Directive — Can you retype the records below exactly as they appear, leaving the pictures out of your answer?

(Source data)
☆ ☆ ☆ ☆ ☆ ☆ ☆

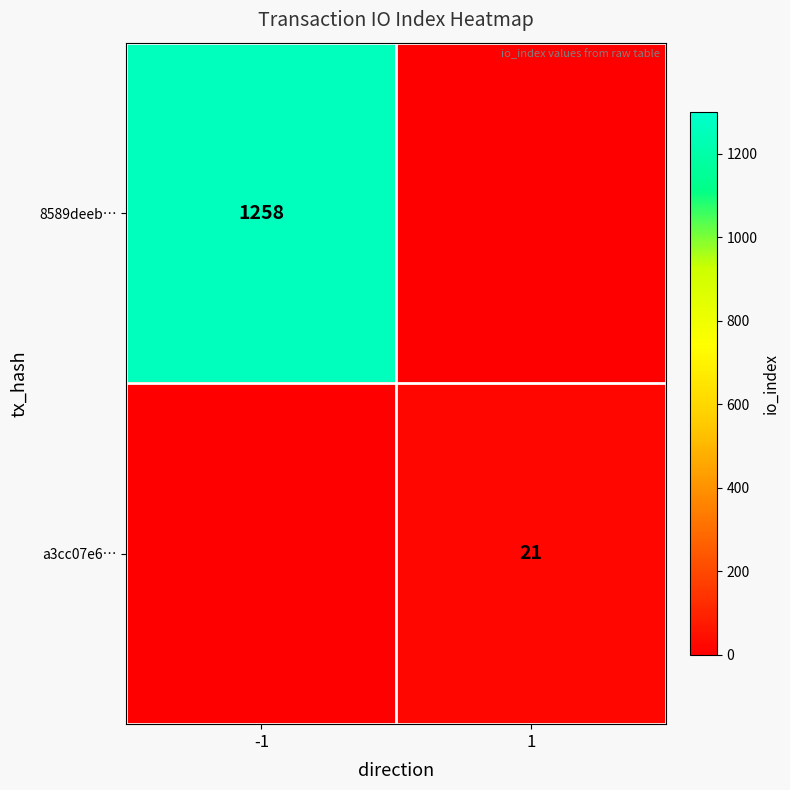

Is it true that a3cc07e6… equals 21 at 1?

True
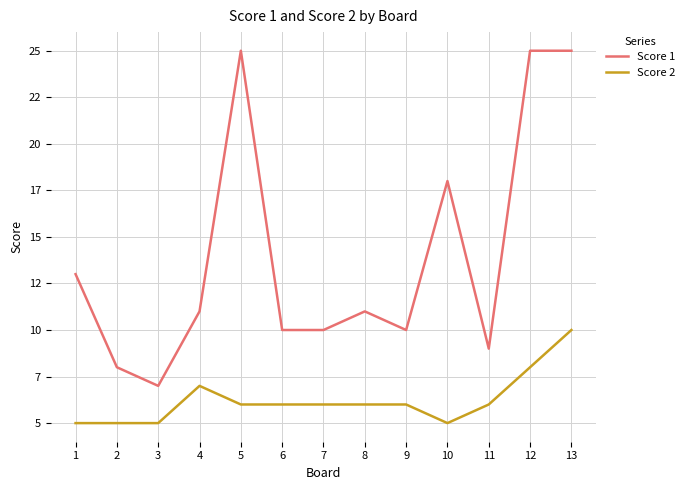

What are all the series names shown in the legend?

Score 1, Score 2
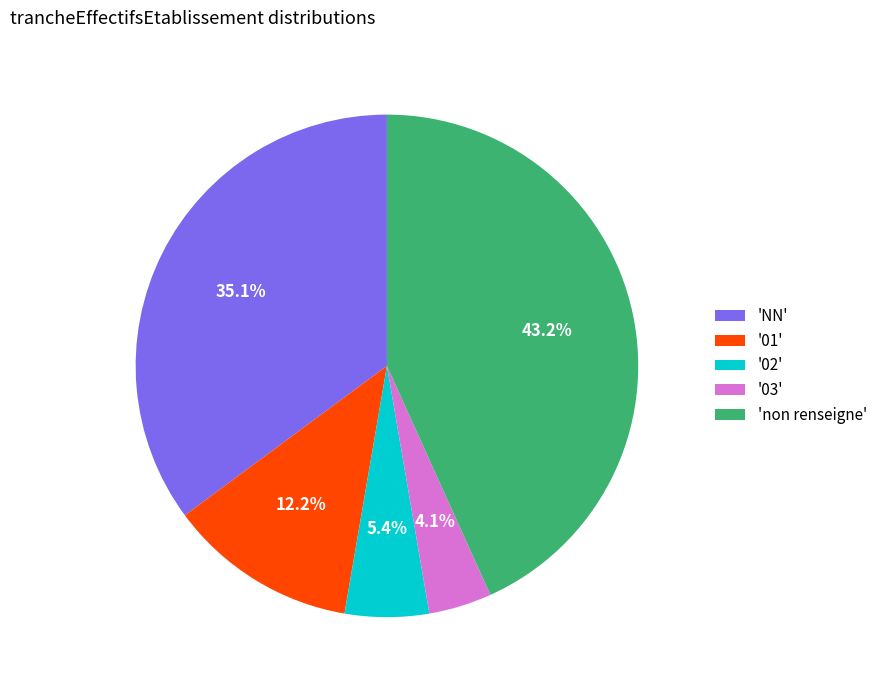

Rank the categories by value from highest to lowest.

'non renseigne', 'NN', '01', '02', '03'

☆ ☆ ☆ ☆ ☆ ☆ ☆

Solution for this task —
Is it true that a3cc07e6… equals 21 at 1?

True

What are all the series names shown in the legend?

Score 1, Score 2

Rank the categories by value from highest to lowest.

'non renseigne', 'NN', '01', '02', '03'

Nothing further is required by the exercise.